52 - Réintégration dans le bénéfice d’une société mère des revenus distribués par sa filiale à 100% - Résultat d’ensemble du groupe – Obligation, sauf exceptions légales, pour chacune des sociétés intégrées de déterminer son résultat dans les conditions de droit commun – Revenus distribués regardés à bon droit comme réintégration de recettes non comptabilisées – Rejet.

Une société fiscalement intégrée à un groupe prétend avoir distribué la totalité de ses revenus à sa société mère, ils sont requalifiés par l’administration fiscale et par le juge comme étant en réalité des recettes non comptabilisées à la date de clôture des exercices contrôlés.
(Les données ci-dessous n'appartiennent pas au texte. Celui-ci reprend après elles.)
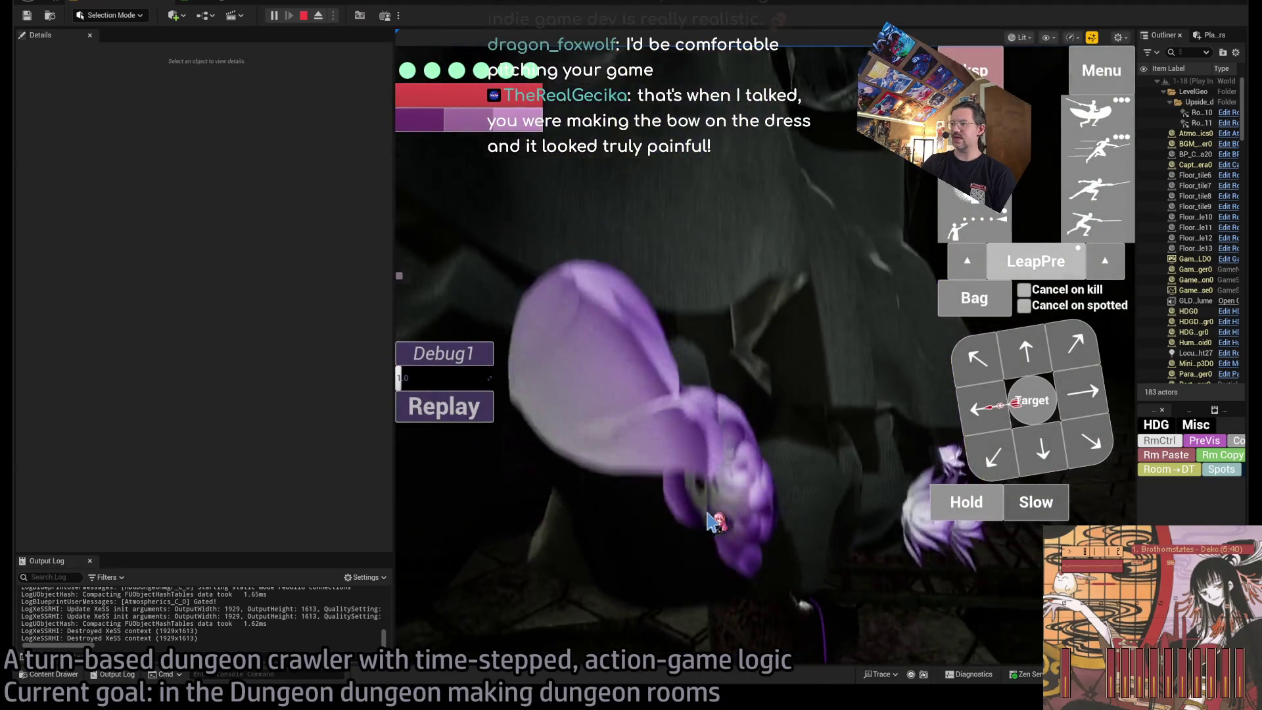
{"action": "mouse_move", "coordinate": [776, 485]}
{"action": "left_mouse_down"}
{"action": "mouse_move", "coordinate": [749, 438]}
{"action": "mouse_move", "coordinate": [702, 504]}
{"action": "left_mouse_up"}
S’ensuivent des rehaussements d’impositions qui sont contestés par la société mère.

Celle-ci se pourvoit en cassation de l’arrêt d’appel qui a rejeté ses prétentions : elle est déboutée.
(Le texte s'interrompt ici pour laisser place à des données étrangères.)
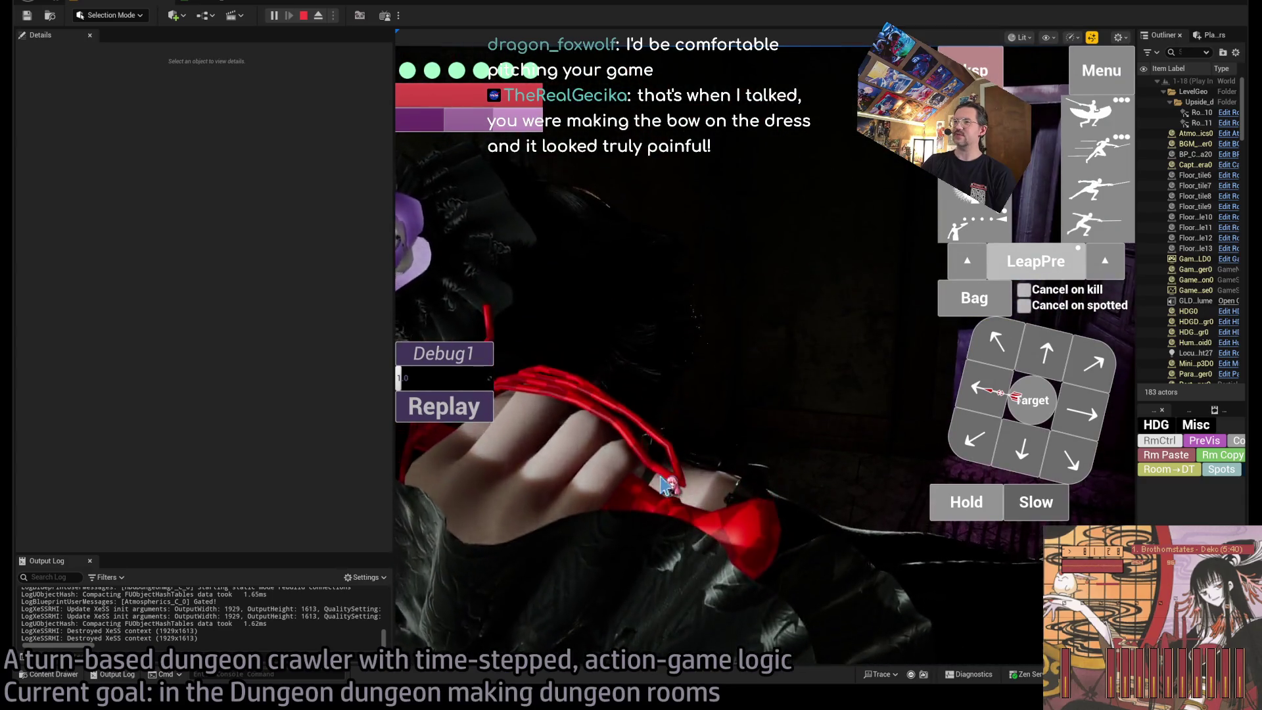
{"action": "mouse_move", "coordinate": [705, 504]}
{"action": "left_mouse_down"}
{"action": "mouse_move", "coordinate": [782, 501]}
{"action": "mouse_move", "coordinate": [798, 465]}
{"action": "mouse_move", "coordinate": [703, 444]}
{"action": "mouse_move", "coordinate": [717, 427]}
{"action": "left_mouse_up"}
Le juge rappelle une constante qui résulte directement de dispositions du CGI (art. 223 A et 223 B du CGI et art. 46 quater-0 ZG de l'annexe III à ce code) : dans un groupe fiscal intégré le résultat d’ensemble de la société mère résulte de la somme algébrique des résultats de chacune des sociétés du groupe, déterminés dans les conditions de droit commun. Dès lors que l’une (ou plusieurs) des sociétés du groupe ne se trouve(nt) pas dans l’une des exceptions légales à ce principe, c’est donc le droit commun qui s’applique. Or en l’espèce, les revenus prétendument distribués à la société mère n’apparaissent pas dans le résultat de la société distributrice.

C’est pourquoi la cour administrative d’appel est approuvée d’avoir jugé, par application du principe que l’on vient de rappeler, que les sommes réintégrées aux résultats de la société Cesco ne pouvaient être neutralisées pour le calcul du résultat d'ensemble du groupe fiscal intégré que cette société formait avec sa filiale, la société Bastide du Cours, d’autant que ces sommes n’avaient ni la nature d’une  subvention directe ni celle d’une subvention indirecte au sens et pour l’application des dispositions de l’art. 223 B du CGI.

La cour a retenu deux éléments à cet effet.

 En premier lieu, elle a estimé que la circonstance que la filiale avait désigné la société mère comme étant la bénéficiaire des revenus réputés distribués, en litige, ne permettait pas de regarder la filiale comme ayant procédé au versement effectif d'une quelconque somme au bénéfice de sa société mère, de sorte que les distributions ne pouvaient être regardées comme ayant la nature d'une subvention directe consentie par la première à la seconde au sens des dispositions du sixième alinéa de l'art. 223 B du CGI.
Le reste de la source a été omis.